Collected data:
........

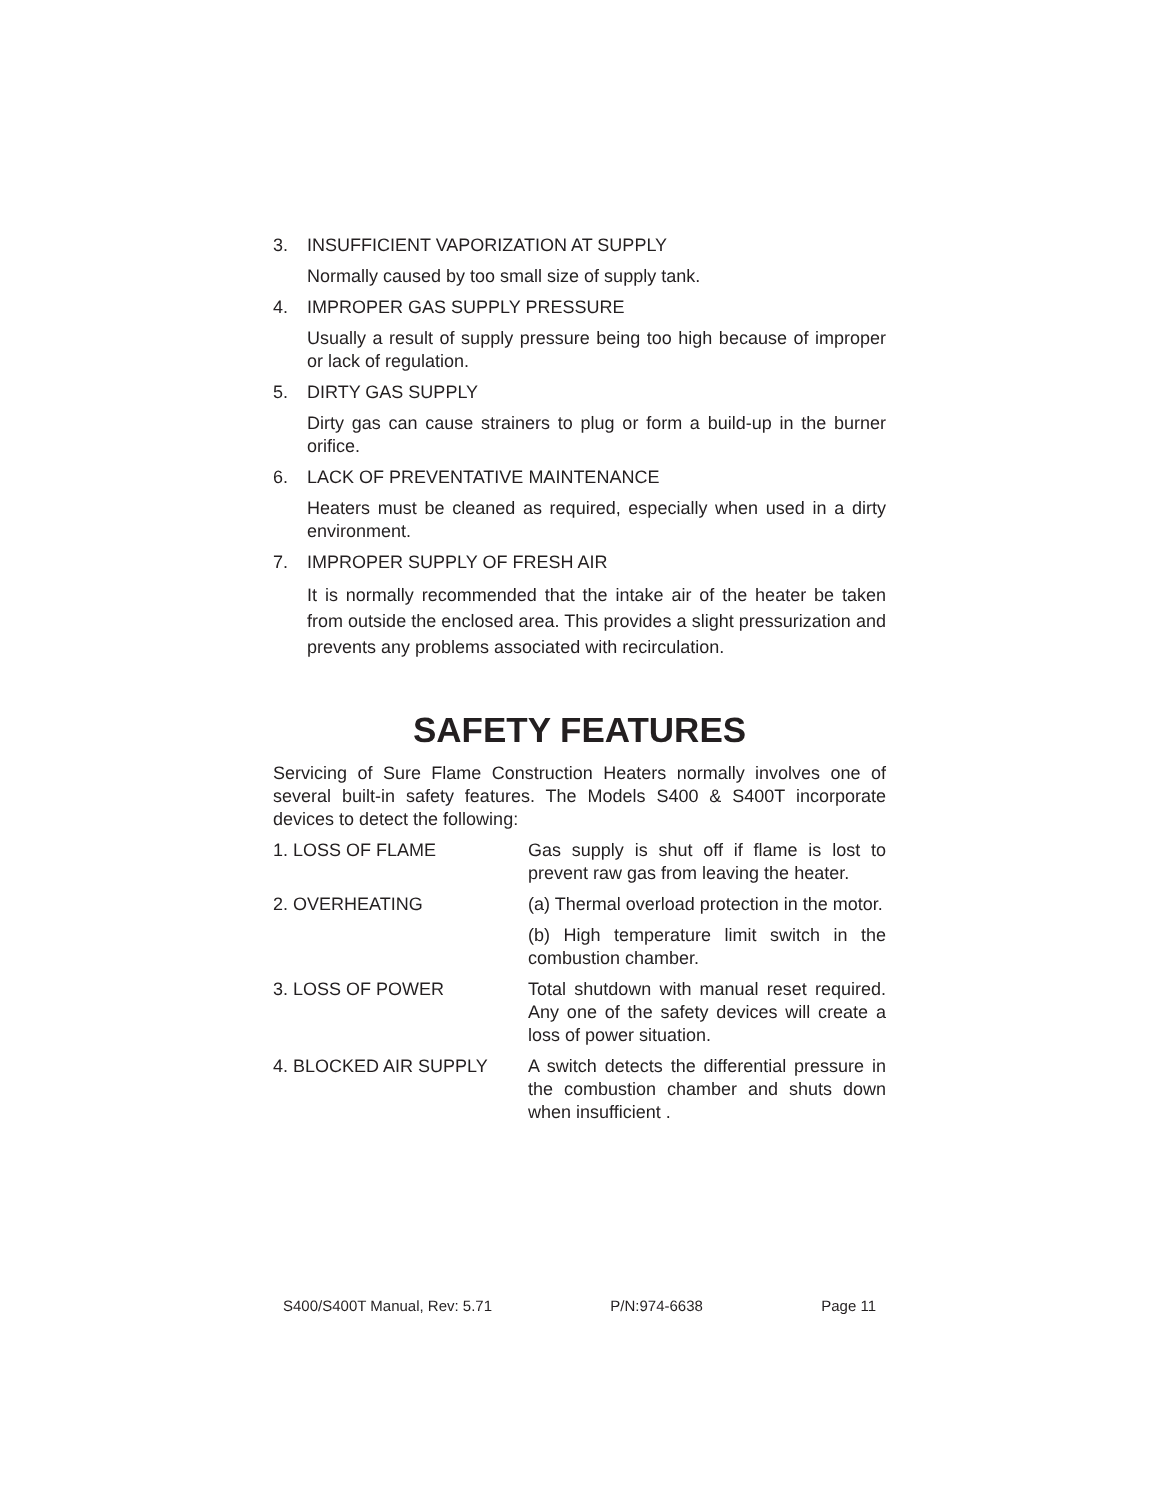3. INSUFFICIENT VAPORIZATION AT SUPPLY
Normally caused by too small size of supply tank.
4. IMPROPER GAS SUPPLY PRESSURE
Usually a result of supply pressure being too high because of improper or lack of regulation.
5. DIRTY GAS SUPPLY
Dirty gas can cause strainers to plug or form a build-up in the burner orifice.
6. LACK OF PREVENTATIVE MAINTENANCE
Heaters must be cleaned as required, especially when used in a dirty environment.
7. IMPROPER SUPPLY OF FRESH AIR
It is normally recommended that the intake air of the heater be taken from outside the enclosed area. This provides a slight pressurization and prevents any problems associated with recirculation.
SAFETY FEATURES
Servicing of Sure Flame Construction Heaters normally involves one of several built-in safety features. The Models S400 & S400T incorporate devices to detect the following:
1. LOSS OF FLAME Gas supply is shut off if flame is lost to prevent raw gas from leaving the heater.
2. OVERHEATING (a) Thermal overload protection in the motor.
(b) High temperature limit switch in the combustion chamber.
3. LOSS OF POWER Total shutdown with manual reset required. Any one of the safety devices will create a loss of power situation.
4. BLOCKED AIR SUPPLY A switch detects the differential pressure in the combustion chamber and shuts down when insufficient .
S400/S400T Manual, Rev: 5.71 P/N:974-6638 Page 11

........

## Exercise requirements
Given the records above, return exactly the lines starting at the line containing "Normally caused by" and ending at the line containing "6. LACK OF PREVENTATIVE MAINTENANCE", including both.

## Response area
Normally caused by too small size of supply tank.
4. IMPROPER GAS SUPPLY PRESSURE
Usually a result of supply pressure being too high because of improper or lack of regulation.
5. DIRTY GAS SUPPLY
Dirty gas can cause strainers to plug or form a build-up in the burner orifice.
6. LACK OF PREVENTATIVE MAINTENANCE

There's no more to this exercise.